Single by MK featuring Dom Dolla
- Released: 24 February 2023
- Length: 3:01
- Label: Big On Blue; Columbia;
- Songwriters: Dominic Matheson; Claydes Smith; Cleveland Horne; Dennis Thomas; Gene Redd; George "Funky" Brown; James Yancey; Kamaal Fareed; Marc Kinchen; Richard Westfield; Robert Bell; Robert Mickens; Ronald Bell; Roy Handy;
- Producers: MK; Dom Dolla;

MK singles chronology
| "Better" (2022) | "Rhyme Dust" (2023) | "Asking" (2023) |

Dom Dolla singles chronology
| "Miracle Maker" (2022) | "Rhyme Dust" (2023) | "Eat Your Man" (2023) |

= Rhyme Dust =

2023 single by MK and Dom Dolla

"Rhyme Dust" is a song by American DJ and record producer MK featuring Australian record producer Dom Dolla. It was released on 24 February 2023. The track, is built on a sample of Q-Tip's 2000 song "Breathe and Stop".

The song became Dolla's seventh number 1 on the ARIA Club Chart.

At the 2023 ARIA Music Awards, the song was nominated for Best Dance/Electronic Release and Song of the Year. It won the former.

The song was nominated for Best Single at the Rolling Stone Australia Awards.

==Background==
"Rhyme Dust" was teased by the duos during festival sets in 2022. In November 2022, it featured in Dolla's 90-minute Selected Sessions set, filmed in Belgrade, Serbia.

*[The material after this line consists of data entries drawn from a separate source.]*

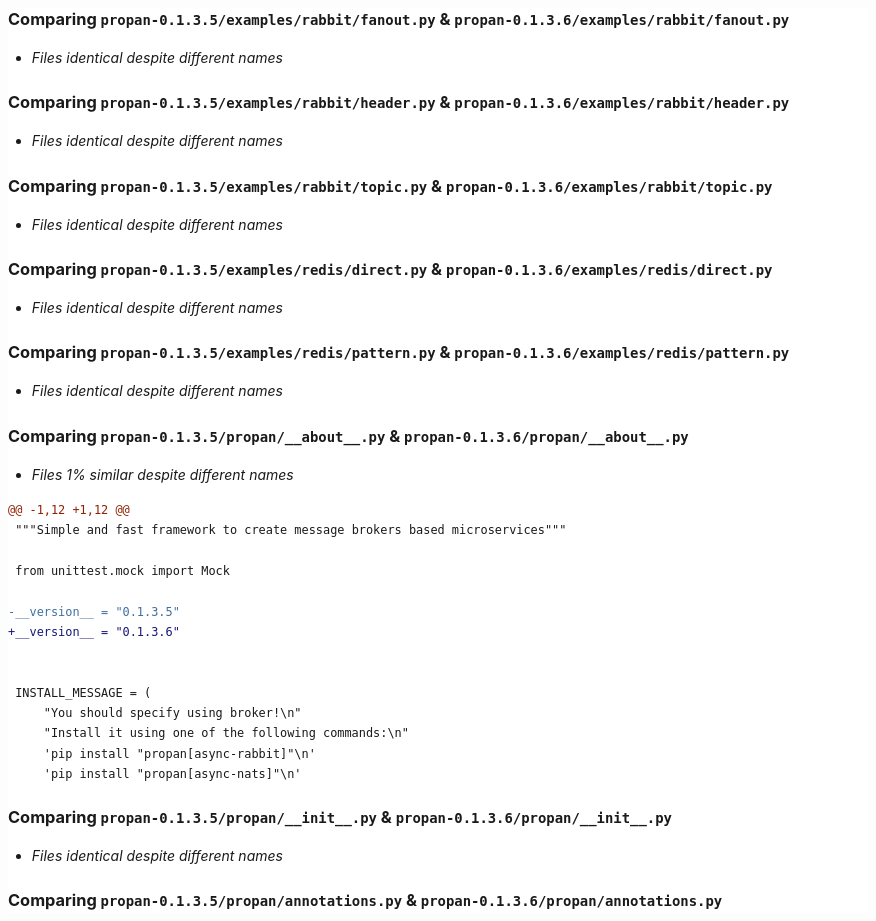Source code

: ### Comparing `propan-0.1.3.5/examples/rabbit/fanout.py` & `propan-0.1.3.6/examples/rabbit/fanout.py`

 * *Files identical despite different names*

### Comparing `propan-0.1.3.5/examples/rabbit/header.py` & `propan-0.1.3.6/examples/rabbit/header.py`

 * *Files identical despite different names*

### Comparing `propan-0.1.3.5/examples/rabbit/topic.py` & `propan-0.1.3.6/examples/rabbit/topic.py`

 * *Files identical despite different names*

### Comparing `propan-0.1.3.5/examples/redis/direct.py` & `propan-0.1.3.6/examples/redis/direct.py`

 * *Files identical despite different names*

### Comparing `propan-0.1.3.5/examples/redis/pattern.py` & `propan-0.1.3.6/examples/redis/pattern.py`

 * *Files identical despite different names*

### Comparing `propan-0.1.3.5/propan/__about__.py` & `propan-0.1.3.6/propan/__about__.py`

 * *Files 1% similar despite different names*

```diff
@@ -1,12 +1,12 @@
 """Simple and fast framework to create message brokers based microservices"""
 
 from unittest.mock import Mock
 
-__version__ = "0.1.3.5"
+__version__ = "0.1.3.6"
 
 
 INSTALL_MESSAGE = (
     "You should specify using broker!\n"
     "Install it using one of the following commands:\n"
     'pip install "propan[async-rabbit]"\n'
     'pip install "propan[async-nats]"\n'
```

### Comparing `propan-0.1.3.5/propan/__init__.py` & `propan-0.1.3.6/propan/__init__.py`

 * *Files identical despite different names*

### Comparing `propan-0.1.3.5/propan/annotations.py` & `propan-0.1.3.6/propan/annotations.py`
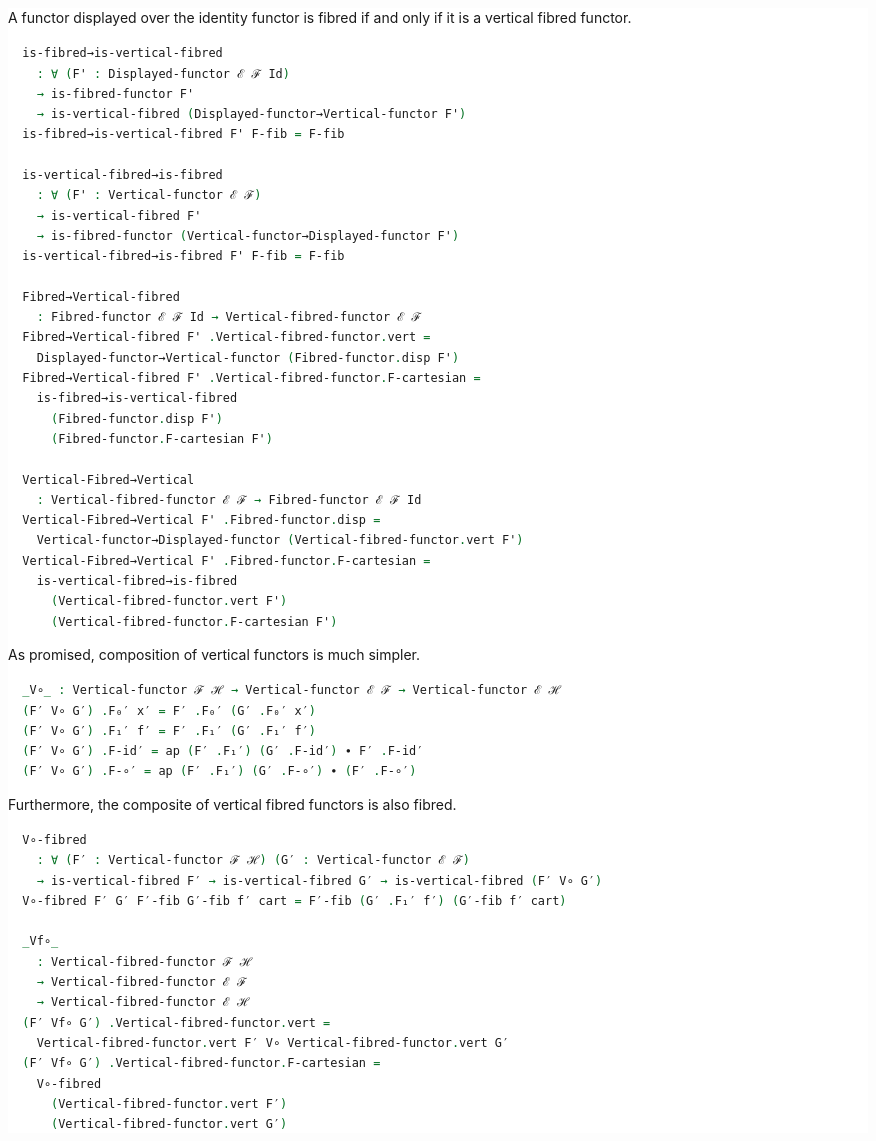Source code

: 


A functor displayed over the identity functor is fibred if and only if
it is a vertical fibred functor.

```agda
  is-fibred→is-vertical-fibred
    : ∀ (F' : Displayed-functor ℰ ℱ Id)
    → is-fibred-functor F'
    → is-vertical-fibred (Displayed-functor→Vertical-functor F')
  is-fibred→is-vertical-fibred F' F-fib = F-fib

  is-vertical-fibred→is-fibred
    : ∀ (F' : Vertical-functor ℰ ℱ)
    → is-vertical-fibred F'
    → is-fibred-functor (Vertical-functor→Displayed-functor F')
  is-vertical-fibred→is-fibred F' F-fib = F-fib

  Fibred→Vertical-fibred
    : Fibred-functor ℰ ℱ Id → Vertical-fibred-functor ℰ ℱ
  Fibred→Vertical-fibred F' .Vertical-fibred-functor.vert =
    Displayed-functor→Vertical-functor (Fibred-functor.disp F')
  Fibred→Vertical-fibred F' .Vertical-fibred-functor.F-cartesian =
    is-fibred→is-vertical-fibred
      (Fibred-functor.disp F')
      (Fibred-functor.F-cartesian F')

  Vertical-Fibred→Vertical
    : Vertical-fibred-functor ℰ ℱ → Fibred-functor ℰ ℱ Id
  Vertical-Fibred→Vertical F' .Fibred-functor.disp =
    Vertical-functor→Displayed-functor (Vertical-fibred-functor.vert F')
  Vertical-Fibred→Vertical F' .Fibred-functor.F-cartesian =
    is-vertical-fibred→is-fibred
      (Vertical-fibred-functor.vert F')
      (Vertical-fibred-functor.F-cartesian F')
```



As promised, composition of vertical functors is much simpler.



```agda
  _V∘_ : Vertical-functor ℱ ℋ → Vertical-functor ℰ ℱ → Vertical-functor ℰ ℋ
  (F′ V∘ G′) .F₀′ x′ = F′ .F₀′ (G′ .F₀′ x′)
  (F′ V∘ G′) .F₁′ f′ = F′ .F₁′ (G′ .F₁′ f′)
  (F′ V∘ G′) .F-id′ = ap (F′ .F₁′) (G′ .F-id′) ∙ F′ .F-id′
  (F′ V∘ G′) .F-∘′ = ap (F′ .F₁′) (G′ .F-∘′) ∙ (F′ .F-∘′)
```

Furthermore, the composite of vertical fibred functors is also fibred.

```agda
  V∘-fibred
    : ∀ (F′ : Vertical-functor ℱ ℋ) (G′ : Vertical-functor ℰ ℱ)
    → is-vertical-fibred F′ → is-vertical-fibred G′ → is-vertical-fibred (F′ V∘ G′)
  V∘-fibred F′ G′ F′-fib G′-fib f′ cart = F′-fib (G′ .F₁′ f′) (G′-fib f′ cart)

  _Vf∘_
    : Vertical-fibred-functor ℱ ℋ
    → Vertical-fibred-functor ℰ ℱ
    → Vertical-fibred-functor ℰ ℋ
  (F′ Vf∘ G′) .Vertical-fibred-functor.vert =
    Vertical-fibred-functor.vert F′ V∘ Vertical-fibred-functor.vert G′
  (F′ Vf∘ G′) .Vertical-fibred-functor.F-cartesian =
    V∘-fibred
      (Vertical-fibred-functor.vert F′)
      (Vertical-fibred-functor.vert G′)
```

Around Christmas 2022, a snippet was released, according to Dolla "to see what the vibe was … the internet ran away with it… which is amazing." A version of the song went viral on TikTok and climbing the SoundCloud viral charts. The official version was announced on 16 February and released on 24 February 2023.

==Critical reception==
Sose Fuamoli from Triple J called it "a captivating three minute track that draws you in instantly with its relentless beats and pounding pace."

==Versions==
Digital download/streaming
- "Rhyme Dust" – 3:01
- "Rhyme Dust" (Extended) – 5:30
- "Rhyme Dust" (Nic Fanciulli remix) – 3:01
- "Rhyme Dust" (Dimension remix) – 3:24
- "Rhyme Dust" (Major Lazer remix) – 3:03

==Charts==

===Weekly charts===

Weekly chart performance for "Rhyme Dust"
| Chart (2023) | Peak position |
|---|---|
| Australia (ARIA) | 32 |
| Ireland (IRMA) | 31 |
| New Zealand Hot Singles (RMNZ) | 4 |
| UK Singles (OCC) | 63 |
| US Hot Dance/Electronic Songs (Billboard) | 9 |

===Year-end charts===

2023 year-end chart performance for "Rhyme Dust"
| Chart (2023) | Position |
|---|---|
| Australian Artist (ARIA) | 7 |
| US Hot Dance/Electronic Songs (Billboard) | 46 |

2024 year-end chart performance for "Rhyme Dust"
| Chart (2024) | Position |
|---|---|
| Australian Artist (ARIA) | 33 |
| Australia Dance (ARIA) | 23 |

==Certifications==

Certifications for "Rhyme Dust"
| Region | Certification | Certified units/sales |
| Australia (ARIA) | Platinum | 70,000^{‡} |
| New Zealand (RMNZ) | Platinum | 30,000^{‡} |
| United Kingdom (BPI) | Silver | 200,000^{‡} |
^{‡} Sales+streaming figures based on certification alone.